コトバえんぴつ

先日実家に帰った際、思い立って最寄り駅の大型書店に立ち寄ってみました。店内は適度な人数で賑わっていて、私もすぐその場に馴染み、棚を物色し始めました。

初めての書店を覗くと、様々な人が自由気ままに(そして静かに)その場過ごす事が出来る、書店自体の心地良さというものを改めて感じます。どこでも緊張してしまうたちなので、文房具屋さん然り、そういう場所が好きなんですね。
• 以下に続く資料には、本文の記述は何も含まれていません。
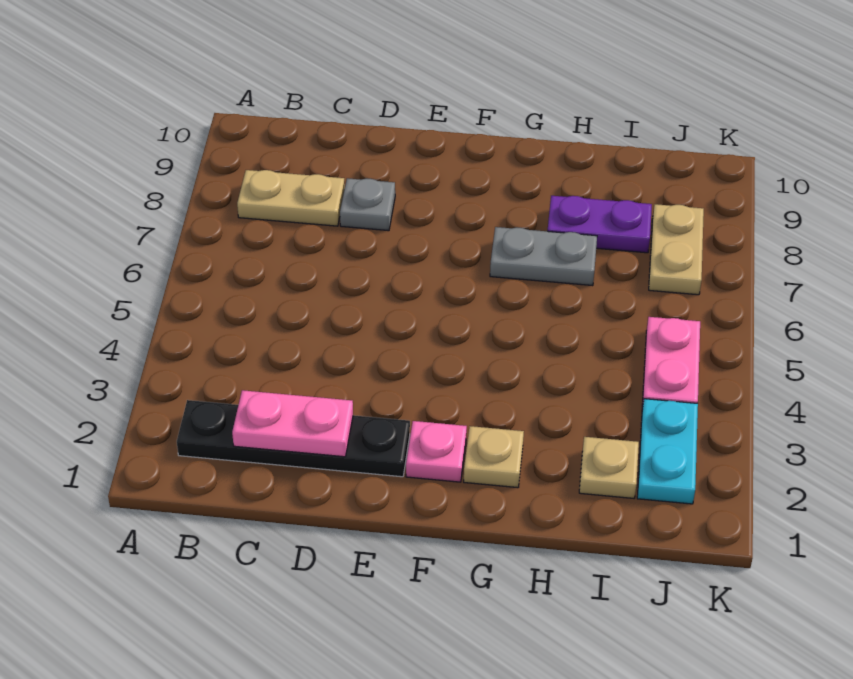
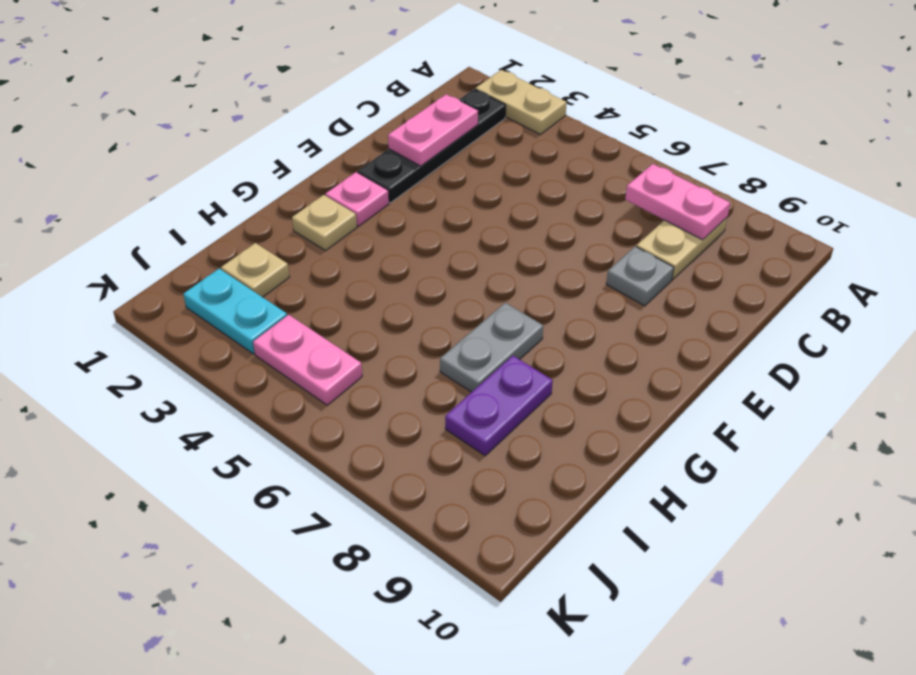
none -> pink plate B7:B8 level 2
tan plate J7:J8 level 1 -> tan plate A2:A3 level 1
今日は文豪や詩人の言葉をプリントしたオリジナル商品「コトバえんぴつ」

に、久しぶりの新しい仲間が増えたのでご紹介させて頂きます。

まずはこちら、尾形亀之助の「秋」という詩から。

ー円い山の上に旗が立っている

空はよく晴れわたって

子供等の歌が聞こえてくる

紅葉を折って帰る人は

乾いた路を歩いてくる

秋は 綺麗にみがいたガラスの中ですー

尾形亀之助は明治生まれの詩人で、以前お客さまから「きっと好きだよ」と教えて頂き読み始めました。

今読んでも全く古さを感じない事に驚くと同時に、使い古された言葉になりますが「見つけてしまった」そんな感覚を久しぶりに味わった詩人です。

「暗がりを手探りで歩いていることをおもうとさみしい」

七月堂さんの「カステーラのような明るい夜」

夏葉社さんの「美しい街」どちらも素晴らしいので、気になる方がいらしたらぜひ読んでみて下さい。

コトバえんぴつ 尾形亀之助

少しずつ増えたコトバえんぴつも、現在は全16種類。

宮沢賢治、萩原朔太郎、中原中也、立原道造、竹久夢二、尾形亀之助、

鉛筆に言葉が書いてあるの、ちょっと楽しいですよ○

コトバえんぴつ コンプリートセット

そして今回はいつかいつかと思い続けて早数年、(私が)待望の初の海外版のコトバえんぴつも作りました。

愛読している児童文学から、と考えていますが、小説の一節を抜粋するのは大変難しく、でも今後必ず作りたいと思っています。

海外の詩はあまり読んでいないのですが、今回はアメリカ、ニューイングランドの詩人、エミリー・ディキンソンを選びました。

馴染みのない方も多いかと思いますが、アメリカでは大変人気で、奇跡の詩人とまで言われるほど。

ざっと全文を読んで頂きたいと書いてみました。

「詩人はー」

※エミリー・ディキンソンの詩はタイトルがないため、数字がふってあります。

詩人はランプに火を灯すだけー

みずからはー消えていくー

詩人は芯をかき立てるー

もし生命の光が

太陽さながら、そこに宿るならー

それぞれの時代はレンズとなって

押しひろげます

円周をー

「小鳥が道を、、、」

小鳥が道をやって来たー

わたしが見てるのも知らないでー

ミミズを半分に噛み切って

食べちゃった、生のまま

それから露をひとすすり

手近の草に口を寄せー

それから塀の方に横っとびした

甲虫を通してやるためー

いそがしい目で見まわした

きょろきょろと四方八方ー

おびえたガラス玉のような目だったー

ビロードの頭がぴくっと動いた

危険にさらわれた者のように、用心深くー

わたしがパン屑をさし出すと

おもむろに羽根をひろげ

そっと家路に漕ぎ出したー

継ぎ目も見えぬしろがねの海を、

かき分けるオールよりもそっとー

正午の土手から飛び立って、

音もたてずに泳ぐ、蝶よりもそっと。

※岩波文庫 対訳ディキンソン詩集 亀井俊介編

「予感は芝生のうえに、、」

予感はー芝生のうえにーながくのびた影

日の傾くしるしー

ハッとした草にお知らせ

暗闇がーまもなく通りますー

今回は、敢えて強い直接的なものではなく、抽象的な言葉を選びました。

プラム、ピーチ、オリーブの抑えめな色合いもエミリー・ディキンソンの言葉に似合うと、とても気に入ってます。

大切な詩を使わせて頂くのは、おこがましいにも程があるとも思いますが、小さなお子様や学生さんがなんとなく目にしたりする事で、何かの新しい入り口になって貰える事もあるのではないかと。。

自分が欲しいのはもちろんのことですが 笑。